**Work instructions:** Print the data below exactly, but only the lines from the one containing "RECT 4.285000 2.635000" down to the one containing "RECT 6.555000 1.625000", inclusive.

•••••

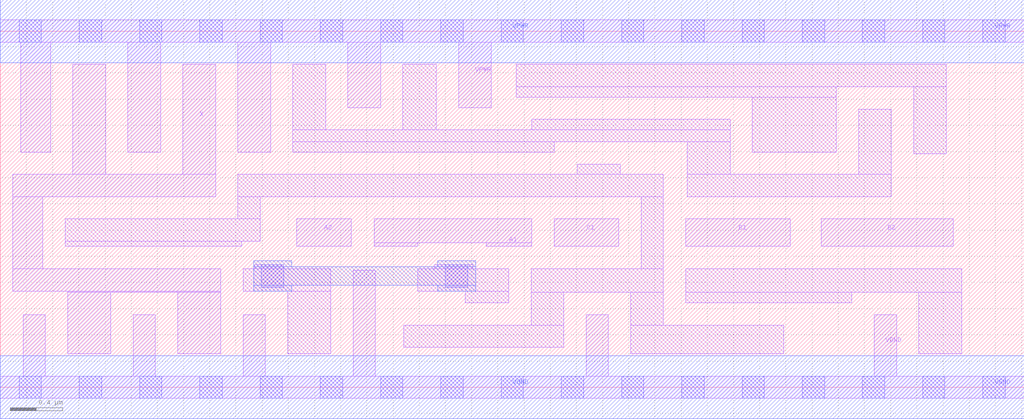
<source format=lef>
# Copyright 2020 The SkyWater PDK Authors
#
# Licensed under the Apache License, Version 2.0 (the "License");
# you may not use this file except in compliance with the License.
# You may obtain a copy of the License at
#
#     https://www.apache.org/licenses/LICENSE-2.0
#
# Unless required by applicable law or agreed to in writing, software
# distributed under the License is distributed on an "AS IS" BASIS,
# WITHOUT WARRANTIES OR CONDITIONS OF ANY KIND, either express or implied.
# See the License for the specific language governing permissions and
# limitations under the License.
#
# SPDX-License-Identifier: Apache-2.0

VERSION 5.7 ;
  NAMESCASESENSITIVE ON ;
  NOWIREEXTENSIONATPIN ON ;
  DIVIDERCHAR "/" ;
  BUSBITCHARS "[]" ;
UNITS
  DATABASE MICRONS 200 ;
END UNITS
MACRO sky130_fd_sc_hd__a221o_4
  CLASS CORE ;
  SOURCE USER ;
  FOREIGN sky130_fd_sc_hd__a221o_4 ;
  ORIGIN  0.000000  0.000000 ;
  SIZE  7.820000 BY  2.720000 ;
  SYMMETRY X Y R90 ;
  SITE unithd ;
  PIN A1
    ANTENNAGATEAREA  0.495000 ;
    DIRECTION INPUT ;
    USE SIGNAL ;
    PORT
      LAYER li1 ;
        RECT 2.855000 1.075000 3.190000 1.105000 ;
        RECT 2.855000 1.105000 4.060000 1.285000 ;
        RECT 3.710000 1.075000 4.060000 1.105000 ;
    END
  END A1
  PIN A2
    ANTENNAGATEAREA  0.495000 ;
    DIRECTION INPUT ;
    USE SIGNAL ;
    PORT
      LAYER li1 ;
        RECT 2.265000 1.075000 2.680000 1.285000 ;
    END
  END A2
  PIN B1
    ANTENNAGATEAREA  0.495000 ;
    DIRECTION INPUT ;
    USE SIGNAL ;
    PORT
      LAYER li1 ;
        RECT 5.235000 1.075000 6.035000 1.285000 ;
    END
  END B1
  PIN B2
    ANTENNAGATEAREA  0.495000 ;
    DIRECTION INPUT ;
    USE SIGNAL ;
    PORT
      LAYER li1 ;
        RECT 6.270000 1.075000 7.280000 1.285000 ;
    END
  END B2
  PIN C1
    ANTENNAGATEAREA  0.495000 ;
    DIRECTION INPUT ;
    USE SIGNAL ;
    PORT
      LAYER li1 ;
        RECT 4.230000 1.075000 4.725000 1.285000 ;
    END
  END C1
  PIN X
    ANTENNADIFFAREA  0.891000 ;
    DIRECTION OUTPUT ;
    USE SIGNAL ;
    PORT
      LAYER li1 ;
        RECT 0.095000 0.735000 1.685000 0.905000 ;
        RECT 0.095000 0.905000 0.325000 1.455000 ;
        RECT 0.095000 1.455000 1.645000 1.625000 ;
        RECT 0.515000 0.255000 0.845000 0.725000 ;
        RECT 0.515000 0.725000 1.685000 0.735000 ;
        RECT 0.555000 1.625000 0.805000 2.465000 ;
        RECT 1.355000 0.255000 1.685000 0.725000 ;
        RECT 1.395000 1.625000 1.645000 2.465000 ;
    END
  END X
  PIN VGND
    DIRECTION INOUT ;
    SHAPE ABUTMENT ;
    USE GROUND ;
    PORT
      LAYER li1 ;
        RECT 0.000000 -0.085000 7.820000 0.085000 ;
        RECT 0.175000  0.085000 0.345000 0.555000 ;
        RECT 1.015000  0.085000 1.185000 0.555000 ;
        RECT 1.855000  0.085000 2.025000 0.555000 ;
        RECT 2.695000  0.085000 2.865000 0.895000 ;
        RECT 4.475000  0.085000 4.645000 0.555000 ;
        RECT 6.675000  0.085000 6.845000 0.555000 ;
      LAYER mcon ;
        RECT 0.145000 -0.085000 0.315000 0.085000 ;
        RECT 0.605000 -0.085000 0.775000 0.085000 ;
        RECT 1.065000 -0.085000 1.235000 0.085000 ;
        RECT 1.525000 -0.085000 1.695000 0.085000 ;
        RECT 1.985000 -0.085000 2.155000 0.085000 ;
        RECT 2.445000 -0.085000 2.615000 0.085000 ;
        RECT 2.905000 -0.085000 3.075000 0.085000 ;
        RECT 3.365000 -0.085000 3.535000 0.085000 ;
        RECT 3.825000 -0.085000 3.995000 0.085000 ;
        RECT 4.285000 -0.085000 4.455000 0.085000 ;
        RECT 4.745000 -0.085000 4.915000 0.085000 ;
        RECT 5.205000 -0.085000 5.375000 0.085000 ;
        RECT 5.665000 -0.085000 5.835000 0.085000 ;
        RECT 6.125000 -0.085000 6.295000 0.085000 ;
        RECT 6.585000 -0.085000 6.755000 0.085000 ;
        RECT 7.045000 -0.085000 7.215000 0.085000 ;
        RECT 7.505000 -0.085000 7.675000 0.085000 ;
      LAYER met1 ;
        RECT 0.000000 -0.240000 7.820000 0.240000 ;
    END
  END VGND
  PIN VPWR
    DIRECTION INOUT ;
    SHAPE ABUTMENT ;
    USE POWER ;
    PORT
      LAYER li1 ;
        RECT 0.000000 2.635000 7.820000 2.805000 ;
        RECT 0.155000 1.795000 0.385000 2.635000 ;
        RECT 0.975000 1.795000 1.225000 2.635000 ;
        RECT 1.815000 1.795000 2.065000 2.635000 ;
        RECT 2.655000 2.135000 2.905000 2.635000 ;
        RECT 3.500000 2.135000 3.750000 2.635000 ;
      LAYER mcon ;
        RECT 0.145000 2.635000 0.315000 2.805000 ;
        RECT 0.605000 2.635000 0.775000 2.805000 ;
        RECT 1.065000 2.635000 1.235000 2.805000 ;
        RECT 1.525000 2.635000 1.695000 2.805000 ;
        RECT 1.985000 2.635000 2.155000 2.805000 ;
        RECT 2.445000 2.635000 2.615000 2.805000 ;
        RECT 2.905000 2.635000 3.075000 2.805000 ;
        RECT 3.365000 2.635000 3.535000 2.805000 ;
        RECT 3.825000 2.635000 3.995000 2.805000 ;
        RECT 4.285000 2.635000 4.455000 2.805000 ;
        RECT 4.745000 2.635000 4.915000 2.805000 ;
        RECT 5.205000 2.635000 5.375000 2.805000 ;
        RECT 5.665000 2.635000 5.835000 2.805000 ;
        RECT 6.125000 2.635000 6.295000 2.805000 ;
        RECT 6.585000 2.635000 6.755000 2.805000 ;
        RECT 7.045000 2.635000 7.215000 2.805000 ;
        RECT 7.505000 2.635000 7.675000 2.805000 ;
      LAYER met1 ;
        RECT 0.000000 2.480000 7.820000 2.960000 ;
    END
  END VPWR
  OBS
    LAYER li1 ;
      RECT 0.495000 1.075000 1.845000 1.115000 ;
      RECT 0.495000 1.115000 1.985000 1.285000 ;
      RECT 1.815000 1.285000 1.985000 1.455000 ;
      RECT 1.815000 1.455000 5.065000 1.625000 ;
      RECT 1.855000 0.735000 2.525000 0.905000 ;
      RECT 1.945000 0.905000 2.165000 0.935000 ;
      RECT 2.195000 0.255000 2.525000 0.735000 ;
      RECT 2.235000 1.795000 4.230000 1.875000 ;
      RECT 2.235000 1.875000 5.575000 1.965000 ;
      RECT 2.235000 1.965000 2.485000 2.465000 ;
      RECT 3.075000 1.965000 3.330000 2.465000 ;
      RECT 3.080000 0.305000 4.305000 0.475000 ;
      RECT 3.190000 0.735000 3.885000 0.905000 ;
      RECT 3.315000 0.905000 3.610000 0.935000 ;
      RECT 3.550000 0.645000 3.885000 0.735000 ;
      RECT 3.940000 2.215000 6.385000 2.295000 ;
      RECT 3.940000 2.295000 7.225000 2.465000 ;
      RECT 4.055000 0.475000 4.305000 0.725000 ;
      RECT 4.055000 0.725000 5.065000 0.905000 ;
      RECT 4.060000 1.965000 5.575000 2.045000 ;
      RECT 4.405000 1.625000 4.735000 1.705000 ;
      RECT 4.815000 0.255000 5.985000 0.475000 ;
      RECT 4.815000 0.475000 5.065000 0.725000 ;
      RECT 4.895000 0.905000 5.065000 1.455000 ;
      RECT 5.235000 0.645000 6.505000 0.725000 ;
      RECT 5.235000 0.725000 7.345000 0.905000 ;
      RECT 5.245000 1.455000 6.805000 1.625000 ;
      RECT 5.245000 1.625000 5.575000 1.875000 ;
      RECT 5.745000 1.795000 6.385000 2.215000 ;
      RECT 6.555000 1.625000 6.805000 2.125000 ;
      RECT 6.975000 1.785000 7.225000 2.295000 ;
      RECT 7.015000 0.255000 7.345000 0.725000 ;
    LAYER mcon ;
      RECT 1.995000 0.765000 2.165000 0.935000 ;
      RECT 3.400000 0.765000 3.570000 0.935000 ;
    LAYER met1 ;
      RECT 1.935000 0.735000 2.225000 0.780000 ;
      RECT 1.935000 0.780000 3.630000 0.920000 ;
      RECT 1.935000 0.920000 2.225000 0.965000 ;
      RECT 3.340000 0.735000 3.630000 0.780000 ;
      RECT 3.340000 0.920000 3.630000 0.965000 ;
  END
END sky130_fd_sc_hd__a221o_4

</source>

•••••

**Written solution:**
        RECT 4.285000 2.635000 4.455000 2.805000 ;
        RECT 4.745000 2.635000 4.915000 2.805000 ;
        RECT 5.205000 2.635000 5.375000 2.805000 ;
        RECT 5.665000 2.635000 5.835000 2.805000 ;
        RECT 6.125000 2.635000 6.295000 2.805000 ;
        RECT 6.585000 2.635000 6.755000 2.805000 ;
        RECT 7.045000 2.635000 7.215000 2.805000 ;
        RECT 7.505000 2.635000 7.675000 2.805000 ;
      LAYER met1 ;
        RECT 0.000000 2.480000 7.820000 2.960000 ;
    END
  END VPWR
  OBS
    LAYER li1 ;
      RECT 0.495000 1.075000 1.845000 1.115000 ;
      RECT 0.495000 1.115000 1.985000 1.285000 ;
      RECT 1.815000 1.285000 1.985000 1.455000 ;
      RECT 1.815000 1.455000 5.065000 1.625000 ;
      RECT 1.855000 0.735000 2.525000 0.905000 ;
      RECT 1.945000 0.905000 2.165000 0.935000 ;
      RECT 2.195000 0.255000 2.525000 0.735000 ;
      RECT 2.235000 1.795000 4.230000 1.875000 ;
      RECT 2.235000 1.875000 5.575000 1.965000 ;
      RECT 2.235000 1.965000 2.485000 2.465000 ;
      RECT 3.075000 1.965000 3.330000 2.465000 ;
      RECT 3.080000 0.305000 4.305000 0.475000 ;
      RECT 3.190000 0.735000 3.885000 0.905000 ;
      RECT 3.315000 0.905000 3.610000 0.935000 ;
      RECT 3.550000 0.645000 3.885000 0.735000 ;
      RECT 3.940000 2.215000 6.385000 2.295000 ;
      RECT 3.940000 2.295000 7.225000 2.465000 ;
      RECT 4.055000 0.475000 4.305000 0.725000 ;
      RECT 4.055000 0.725000 5.065000 0.905000 ;
      RECT 4.060000 1.965000 5.575000 2.045000 ;
      RECT 4.405000 1.625000 4.735000 1.705000 ;
      RECT 4.815000 0.255000 5.985000 0.475000 ;
      RECT 4.815000 0.475000 5.065000 0.725000 ;
      RECT 4.895000 0.905000 5.065000 1.455000 ;
      RECT 5.235000 0.645000 6.505000 0.725000 ;
      RECT 5.235000 0.725000 7.345000 0.905000 ;
      RECT 5.245000 1.455000 6.805000 1.625000 ;
      RECT 5.245000 1.625000 5.575000 1.875000 ;
      RECT 5.745000 1.795000 6.385000 2.215000 ;
      RECT 6.555000 1.625000 6.805000 2.125000 ;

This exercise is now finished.